Let's say we want to get the title of a video, we tin easily loop through and parse it with the JSON library.
for video in just_json:
print video['snippet']['title'] This gives us:
Fidget spinner pizza? Huh?
Ok, onward. Now, we figured out earlier that our output consisted of 50 distinct videos. That'due south swell and all — certainly mode more than videos about spinners than I'm interested in watching — merely, that couldn't be all of them, right?
Correct. If we desire more than 50 videos, which is the maximum we can arrive ane request, we have to ask for another round of 50. We can do this past using that weird half dozen-character string nosotros saw before … also known as a token.
If we send the token with the next request, YouTube will know where it left off, and send u.s. the next 50 most-relevant results.
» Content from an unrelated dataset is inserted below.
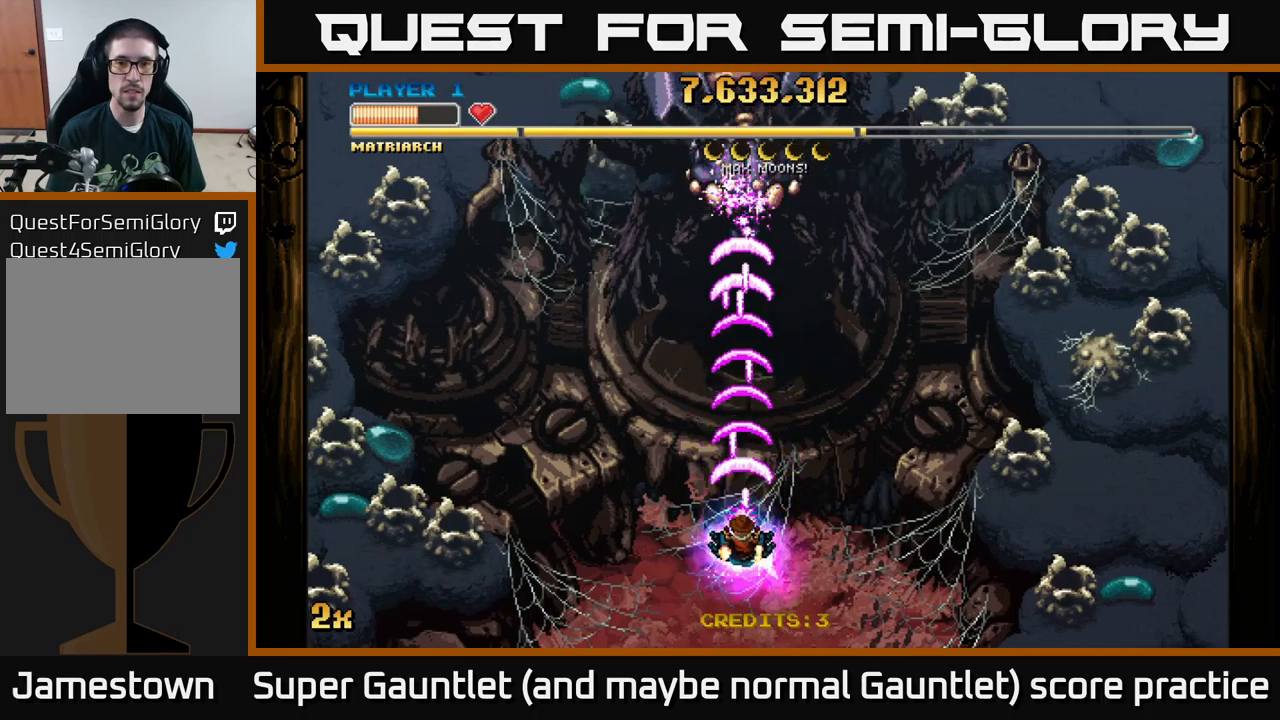
{"buttons": ["A"], "left_stick": "center", "right_stick": "center", "events": [[234, "left_stick", "center"]]}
Permit's try.
token = exam[0]
youtube_search("spinners", token=token) Now we have:
Crawly. L more videos well-nigh spinners. Too, if you noticed, we got another token. If we want to go along going, we just rinse and repeat with that token.
Obviously doing it this way would actually suck. Instead, we tin can write a function to automate the process a bit.
Automate the procedure
- Instantiate a lexicon to store results
Before we write our function, allow's instantiate a dictionary outside of it with the variable names nosotros want to save.
video_dict = {'youID':[], 'title':[], 'pub_date':[]} ii) Define our part
We can name our function grab_videos and add two parameters. The first is the keyword, while the 2nd is an optional parameter for the token.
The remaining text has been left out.